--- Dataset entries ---
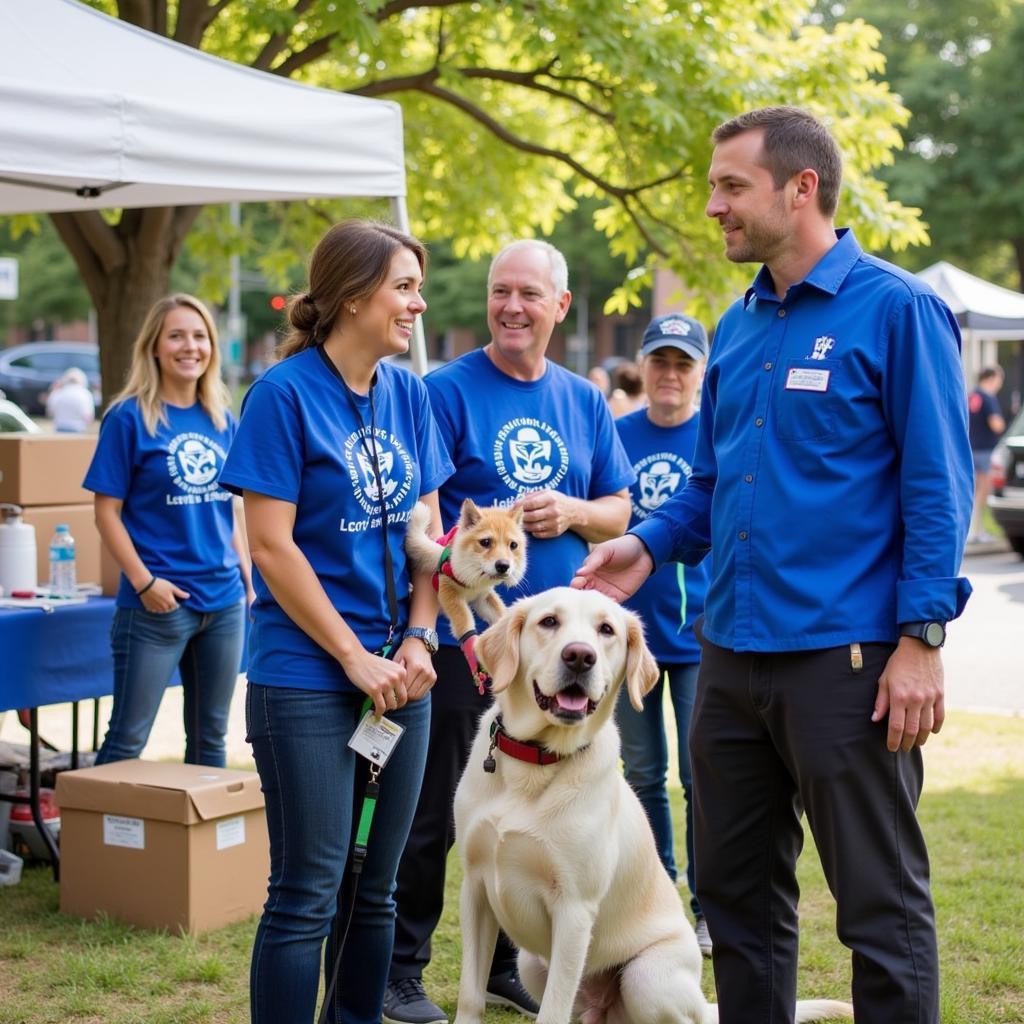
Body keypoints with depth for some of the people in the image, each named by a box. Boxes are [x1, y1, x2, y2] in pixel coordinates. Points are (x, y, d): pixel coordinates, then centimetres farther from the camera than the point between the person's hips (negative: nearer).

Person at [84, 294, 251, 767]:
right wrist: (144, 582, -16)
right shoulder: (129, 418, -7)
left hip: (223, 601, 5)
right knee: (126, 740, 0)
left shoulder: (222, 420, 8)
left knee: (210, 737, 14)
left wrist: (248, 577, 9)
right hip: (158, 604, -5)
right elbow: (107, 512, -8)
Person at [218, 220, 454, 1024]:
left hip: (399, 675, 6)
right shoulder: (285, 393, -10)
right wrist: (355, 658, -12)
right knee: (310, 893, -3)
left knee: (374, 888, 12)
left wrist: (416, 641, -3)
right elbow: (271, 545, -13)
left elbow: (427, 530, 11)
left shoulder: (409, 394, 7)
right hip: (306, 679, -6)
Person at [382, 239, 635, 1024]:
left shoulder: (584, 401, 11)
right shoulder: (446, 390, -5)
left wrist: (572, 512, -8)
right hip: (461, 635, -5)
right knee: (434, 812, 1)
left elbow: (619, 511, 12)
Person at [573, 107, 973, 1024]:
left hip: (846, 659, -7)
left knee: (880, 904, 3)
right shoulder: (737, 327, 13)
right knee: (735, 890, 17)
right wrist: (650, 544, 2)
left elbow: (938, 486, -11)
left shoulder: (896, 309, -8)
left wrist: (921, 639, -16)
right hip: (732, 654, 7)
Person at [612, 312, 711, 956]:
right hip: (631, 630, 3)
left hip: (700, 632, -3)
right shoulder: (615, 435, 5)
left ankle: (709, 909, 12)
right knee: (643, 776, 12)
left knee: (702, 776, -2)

--- Required action ---
Would you print, exactly as written, every line above from the one holding "left wrist: (248, 577, 9)" through the one holding "right wrist: (650, 544, 2)", with both included and no other lines?

--- Reply to the exercise ---
left wrist: (248, 577, 9)
right hip: (158, 604, -5)
right elbow: (107, 512, -8)
Person at [218, 220, 454, 1024]:
left hip: (399, 675, 6)
right shoulder: (285, 393, -10)
right wrist: (355, 658, -12)
right knee: (310, 893, -3)
left knee: (374, 888, 12)
left wrist: (416, 641, -3)
right elbow: (271, 545, -13)
left elbow: (427, 530, 11)
left shoulder: (409, 394, 7)
right hip: (306, 679, -6)
Person at [382, 239, 635, 1024]:
left shoulder: (584, 401, 11)
right shoulder: (446, 390, -5)
left wrist: (572, 512, -8)
right hip: (461, 635, -5)
right knee: (434, 812, 1)
left elbow: (619, 511, 12)
Person at [573, 107, 973, 1024]:
left hip: (846, 659, -7)
left knee: (880, 904, 3)
right shoulder: (737, 327, 13)
right knee: (735, 890, 17)
right wrist: (650, 544, 2)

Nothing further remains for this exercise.